Wednesday, August 1, 2018

The Mysterious Eltanin Antenna

On August 29, 1964, the USNS Eltanin was surveying the sea floor off Cape Horn when the crew photographed a strange object 12,808 feet down that has since caused much controversy. Is it a common but strange looking organism? Or is it, as some believe, submerged alien technology?
The peculiar, antenna-like object superficially resembles a number of jacks (as in the game) stacked atop one another into a thin tower with spokes radiating from the main column, each ending in a round node.
Some, like paranormal authors Brad Steiger and Bruce Cathie, believe the "antenna" is an alien artifact that is part of a vast network of extraterrestrial communication.

Others believe there is a simple biological explanation.

Many have noted its resemblance to the strange carnivorous sponge known as Chondrocladia concrescens.

While the antenna appears far more regular and rigid than the more organic looking sponge images I've seen, I suppose there are probably variations within the species.

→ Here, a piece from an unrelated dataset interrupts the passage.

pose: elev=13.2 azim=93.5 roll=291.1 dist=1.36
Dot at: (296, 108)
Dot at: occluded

For instance a famous illustration by Alexander Agassiz' 1888 tome Three Cruises of the United States Coast and Geodetic Survey Steamer "Blake" shows a drawing of a rather limp specimen that was likely pulled from the sea; whereas, a more modern full color still from an underwater camera shows something that more closely resembles the antenna, albeit with more branches and nodules in a less regimented arrangement.

To make things more complicated, I cannot find any references to the size of the antenna, nor is there anything to give the anomalous image a sense of scale. Is it 10 inches? 10 feet? 100 feet?

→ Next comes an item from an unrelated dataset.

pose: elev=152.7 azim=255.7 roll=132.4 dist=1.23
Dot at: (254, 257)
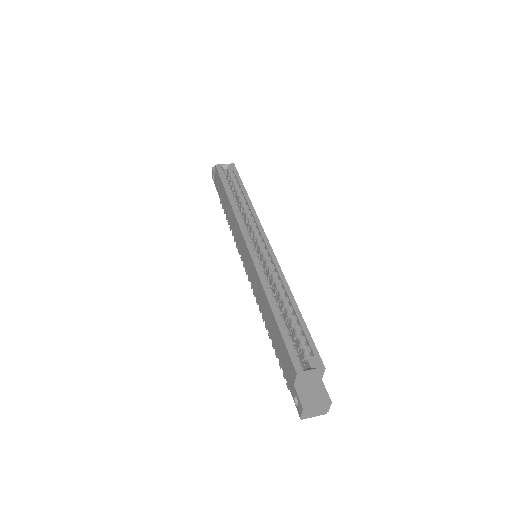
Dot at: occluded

And finding anything about Cladorhiza concrescens online that doesn't reference the Eltanin Antenna isn't easy. So, I can't get a sense of how large those sponges grow either.

Ockham's razor compels the logical mind to accept that the most likely explanation is that the antenna is simply a peculiar sea sponge. Still, I feel there are a few questions not satisfactorily answered. I suppose that's why the mystery endures to this day for some.